== Provided records

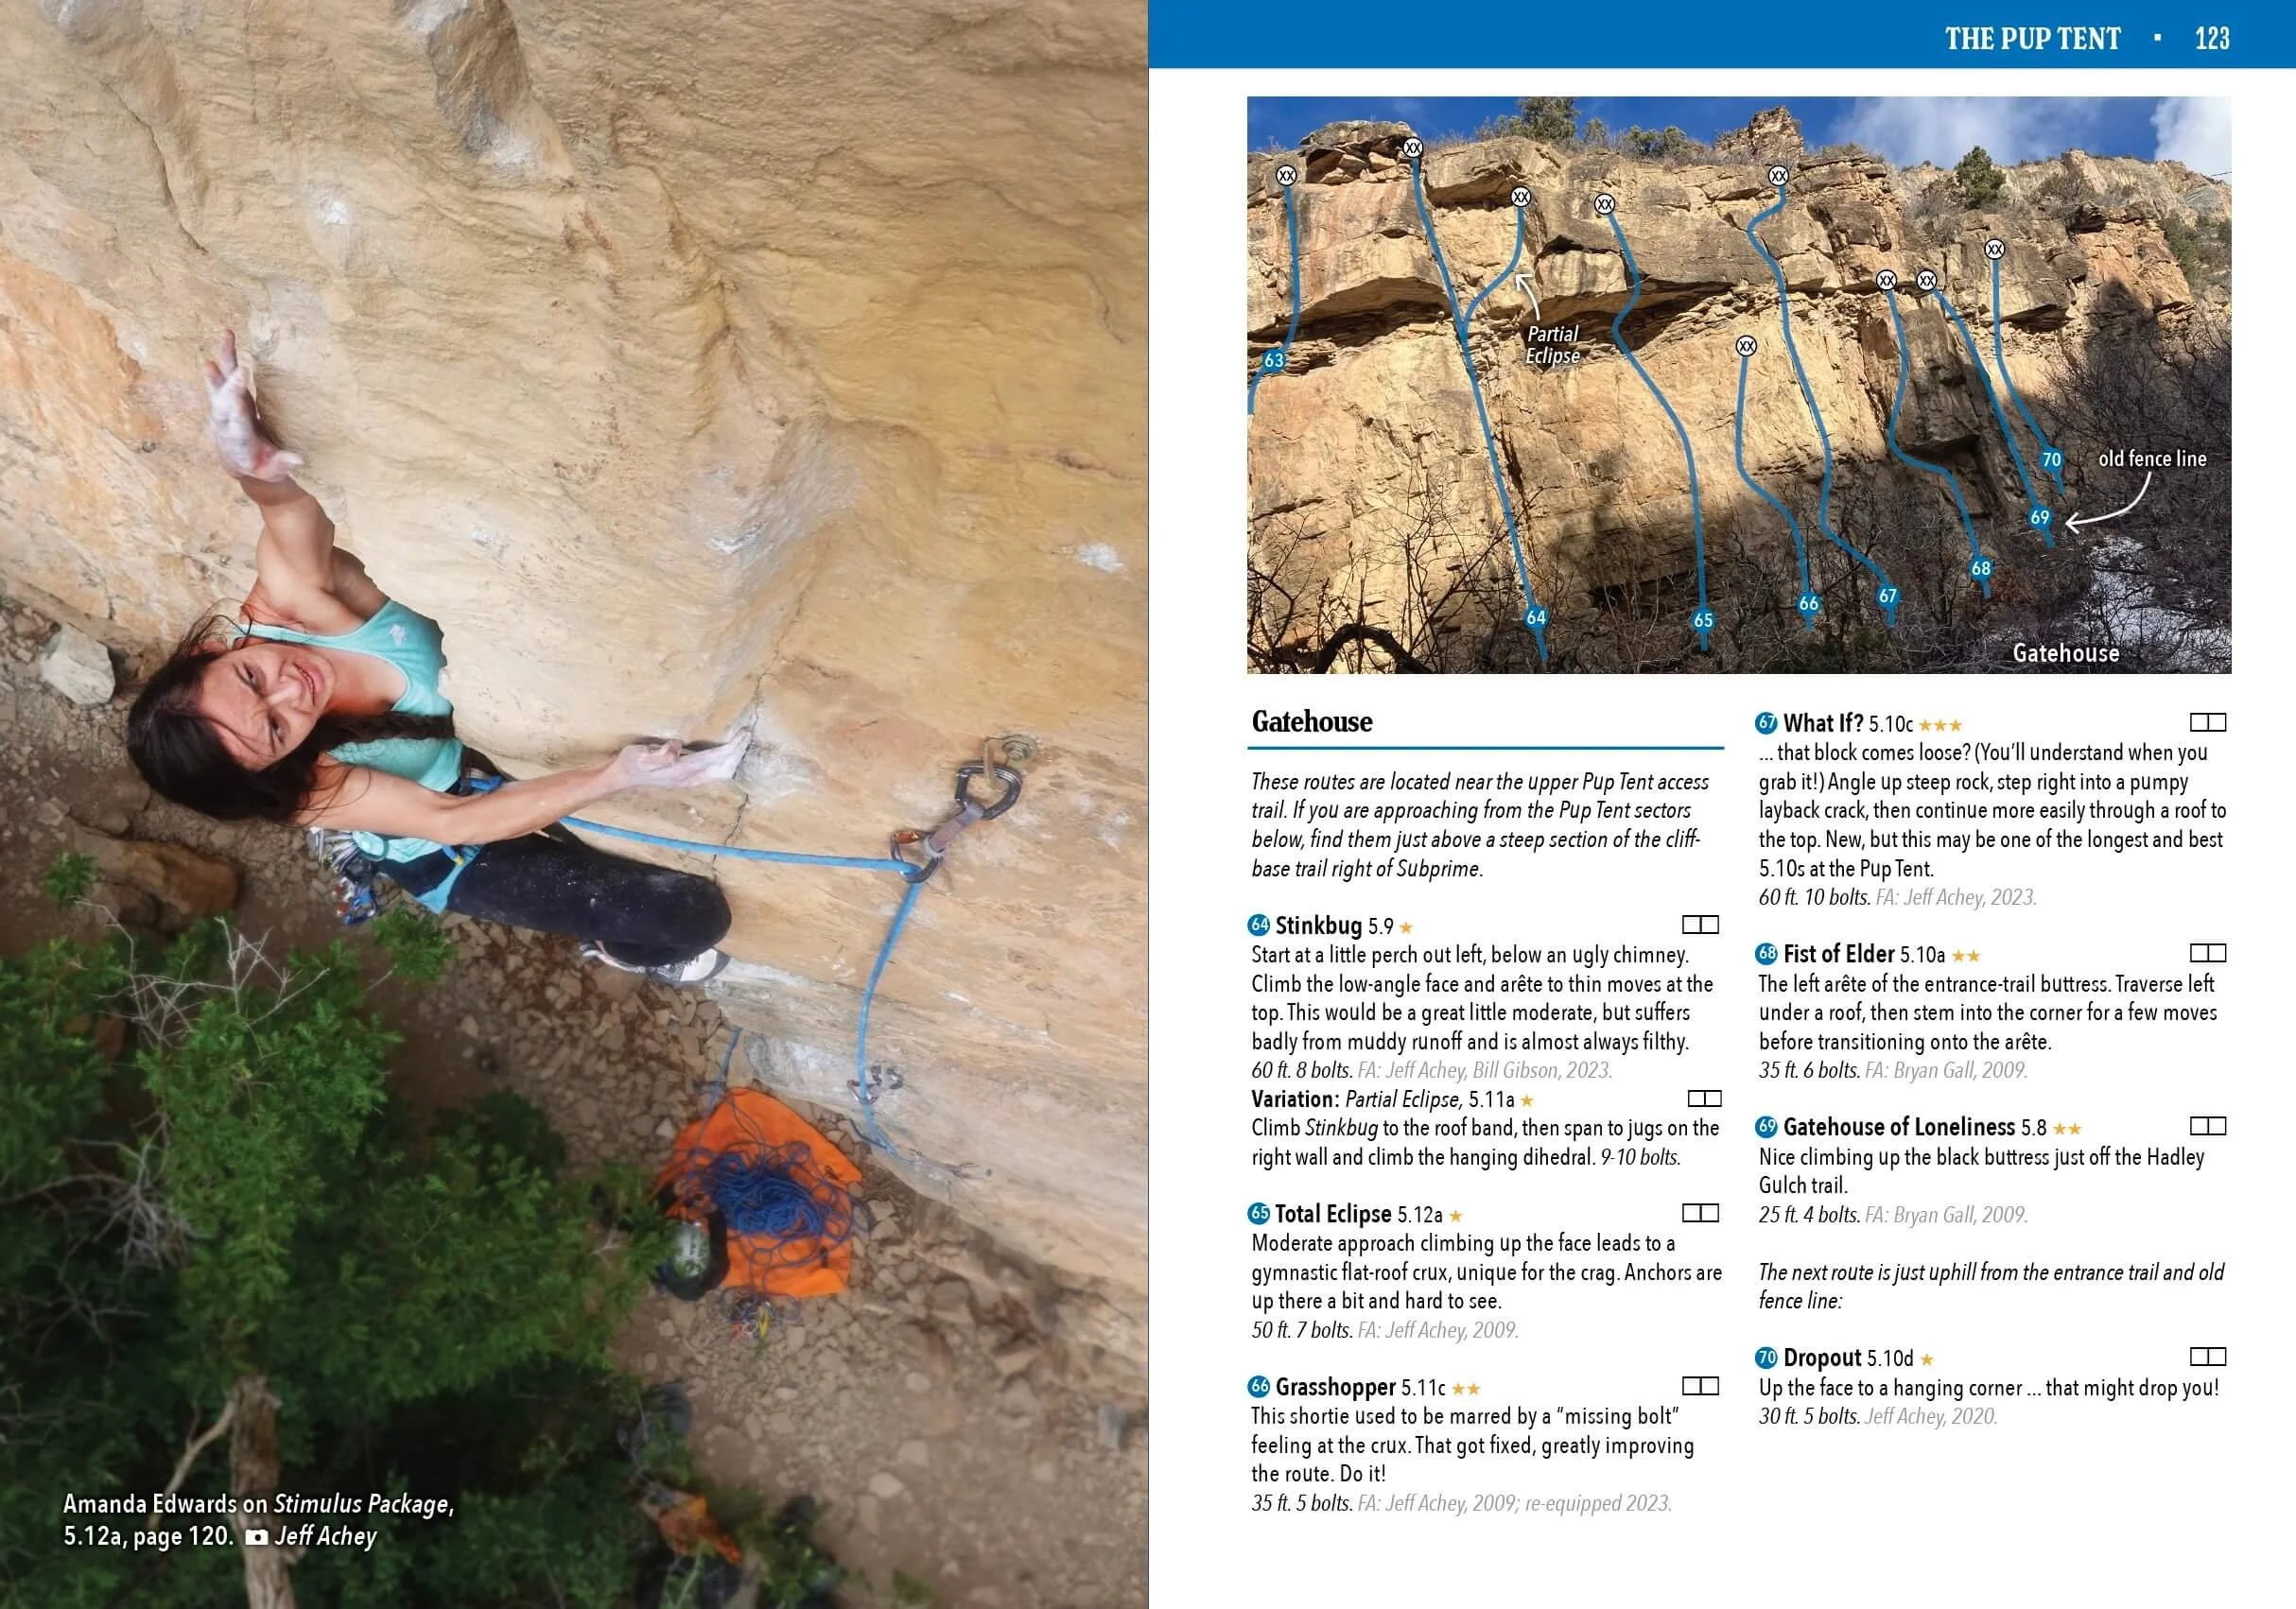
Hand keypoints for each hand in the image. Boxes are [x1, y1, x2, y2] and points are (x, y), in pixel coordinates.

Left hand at [203, 329, 302, 481]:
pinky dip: (226, 357)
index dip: (238, 414)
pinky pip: (226, 374)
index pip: (237, 426)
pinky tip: (228, 337)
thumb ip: (281, 464)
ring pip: (222, 381)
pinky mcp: (230, 395)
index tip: (240, 402)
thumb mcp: (271, 470)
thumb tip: (298, 459)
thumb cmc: (260, 466)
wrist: (238, 460)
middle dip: (231, 386)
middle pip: (226, 401)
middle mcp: (226, 420)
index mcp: (238, 441)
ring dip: (224, 359)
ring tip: (227, 336)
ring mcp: (226, 406)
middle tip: (239, 371)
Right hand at [611, 729, 751, 790]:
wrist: (622, 776)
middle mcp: (690, 778)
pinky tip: (730, 752)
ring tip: (743, 740)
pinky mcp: (689, 778)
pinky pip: (716, 772)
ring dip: (734, 757)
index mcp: (681, 771)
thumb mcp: (640, 755)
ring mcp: (690, 780)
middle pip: (723, 768)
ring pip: (722, 771)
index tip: (743, 733)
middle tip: (748, 733)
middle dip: (737, 751)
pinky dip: (727, 761)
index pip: (714, 759)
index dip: (731, 747)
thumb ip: (659, 755)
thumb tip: (676, 748)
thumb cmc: (631, 762)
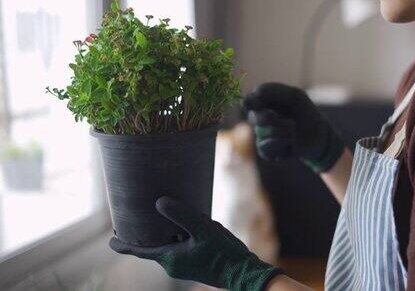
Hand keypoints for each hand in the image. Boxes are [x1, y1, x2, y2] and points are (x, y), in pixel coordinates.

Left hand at [109, 197, 282, 289]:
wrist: (243, 272)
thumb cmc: (223, 254)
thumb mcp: (203, 230)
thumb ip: (182, 216)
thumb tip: (159, 202)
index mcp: (170, 258)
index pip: (140, 251)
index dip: (124, 245)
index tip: (111, 241)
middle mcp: (174, 263)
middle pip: (154, 245)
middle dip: (147, 232)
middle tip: (137, 216)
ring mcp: (185, 264)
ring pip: (170, 243)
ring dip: (169, 230)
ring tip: (167, 212)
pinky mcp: (195, 261)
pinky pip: (181, 245)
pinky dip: (180, 234)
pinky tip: (190, 222)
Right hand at [243, 83, 343, 172]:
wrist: (319, 136)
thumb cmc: (306, 113)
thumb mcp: (295, 96)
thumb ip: (275, 91)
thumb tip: (255, 93)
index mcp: (264, 103)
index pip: (249, 101)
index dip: (250, 102)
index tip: (255, 103)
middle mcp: (260, 119)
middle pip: (254, 117)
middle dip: (267, 117)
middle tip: (279, 117)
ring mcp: (262, 135)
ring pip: (262, 133)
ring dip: (281, 131)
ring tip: (293, 129)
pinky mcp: (266, 151)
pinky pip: (265, 148)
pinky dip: (281, 143)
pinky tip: (290, 142)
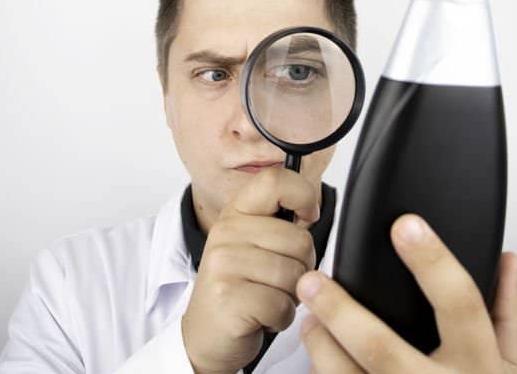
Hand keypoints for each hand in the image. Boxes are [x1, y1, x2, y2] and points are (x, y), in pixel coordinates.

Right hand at [182, 167, 320, 373]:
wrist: (204, 336)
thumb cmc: (239, 289)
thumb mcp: (253, 246)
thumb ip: (279, 225)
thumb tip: (312, 210)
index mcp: (236, 213)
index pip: (274, 180)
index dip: (304, 194)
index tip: (309, 215)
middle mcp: (226, 233)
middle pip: (299, 239)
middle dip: (302, 267)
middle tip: (277, 281)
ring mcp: (224, 264)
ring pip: (294, 275)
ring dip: (291, 296)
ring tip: (267, 298)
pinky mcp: (229, 297)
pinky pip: (282, 305)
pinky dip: (280, 318)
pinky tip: (261, 317)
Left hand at [296, 214, 516, 372]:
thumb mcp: (512, 368)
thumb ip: (508, 314)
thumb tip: (506, 259)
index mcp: (480, 367)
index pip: (460, 304)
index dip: (433, 261)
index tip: (406, 226)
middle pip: (382, 348)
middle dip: (341, 311)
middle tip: (313, 281)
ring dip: (320, 346)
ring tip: (308, 320)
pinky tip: (318, 362)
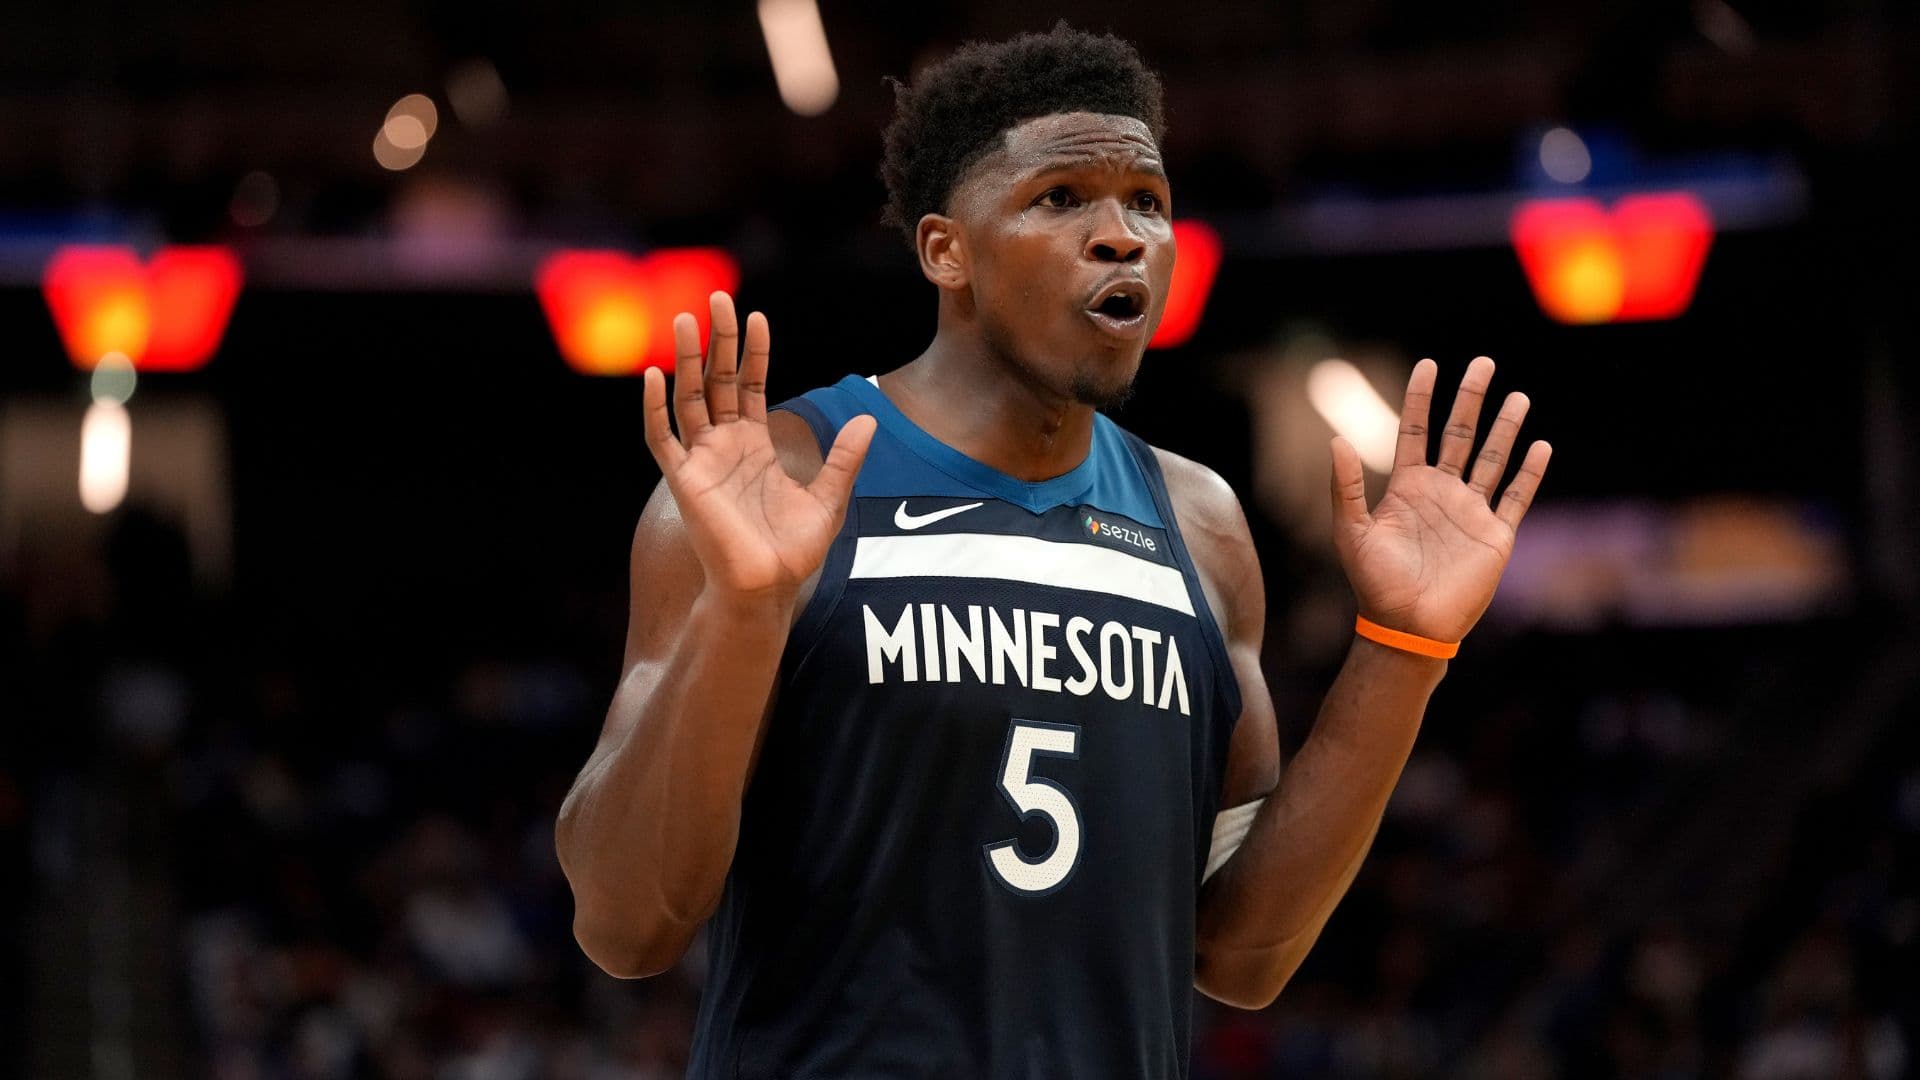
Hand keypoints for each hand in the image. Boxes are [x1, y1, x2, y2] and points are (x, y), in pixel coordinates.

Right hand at [643, 291, 875, 600]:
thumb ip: (844, 458)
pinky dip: (654, 408)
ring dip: (686, 360)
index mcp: (754, 445)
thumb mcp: (828, 498)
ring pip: (688, 398)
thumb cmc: (792, 551)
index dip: (752, 353)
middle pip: (716, 381)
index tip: (757, 318)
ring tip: (687, 320)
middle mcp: (724, 446)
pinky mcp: (684, 480)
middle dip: (717, 341)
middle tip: (717, 299)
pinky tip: (654, 375)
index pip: (749, 386)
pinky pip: (661, 438)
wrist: (767, 589)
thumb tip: (870, 418)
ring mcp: (701, 460)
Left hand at [1329, 356, 1550, 642]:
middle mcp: (1441, 492)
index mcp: (1407, 488)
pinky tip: (1540, 446)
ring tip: (1518, 396)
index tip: (1429, 365)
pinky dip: (1529, 472)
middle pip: (1459, 434)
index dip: (1421, 399)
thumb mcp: (1353, 531)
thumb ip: (1345, 486)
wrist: (1408, 627)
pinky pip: (1516, 496)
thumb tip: (1336, 438)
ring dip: (1505, 427)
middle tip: (1483, 362)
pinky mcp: (1495, 534)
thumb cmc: (1375, 583)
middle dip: (1471, 398)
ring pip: (1491, 458)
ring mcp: (1470, 511)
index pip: (1416, 432)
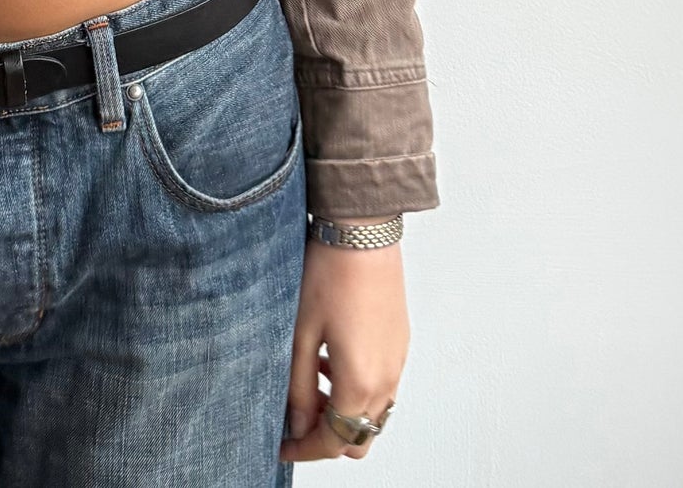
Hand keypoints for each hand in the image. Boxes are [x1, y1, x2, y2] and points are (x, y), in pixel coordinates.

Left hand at [279, 237, 408, 464]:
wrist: (363, 232)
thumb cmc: (329, 274)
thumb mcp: (301, 333)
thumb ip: (300, 387)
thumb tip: (298, 426)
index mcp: (361, 382)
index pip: (335, 442)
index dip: (305, 450)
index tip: (282, 445)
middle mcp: (387, 379)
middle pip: (360, 437)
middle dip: (327, 437)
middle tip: (296, 416)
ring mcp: (397, 362)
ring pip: (373, 414)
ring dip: (343, 412)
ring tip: (309, 381)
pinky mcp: (400, 344)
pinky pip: (382, 386)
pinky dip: (357, 389)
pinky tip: (330, 359)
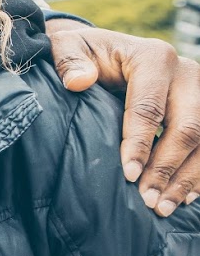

====

The required output is the exact lines from the opening line of the entries through the line with "ring pip: (222, 381)", inclusive, without pictures.

Hand keypoints for each hand in the image. Boxes are [x1, y1, x2, y2] and points are (x, y), in pixel coordinates.

Left hand at [203, 329, 302, 481]:
pinky dip: (226, 357)
index dip: (238, 414)
pinky pip: (226, 374)
index pip: (237, 426)
pinky tip: (228, 337)
thumb ip: (281, 464)
ring pip: (222, 381)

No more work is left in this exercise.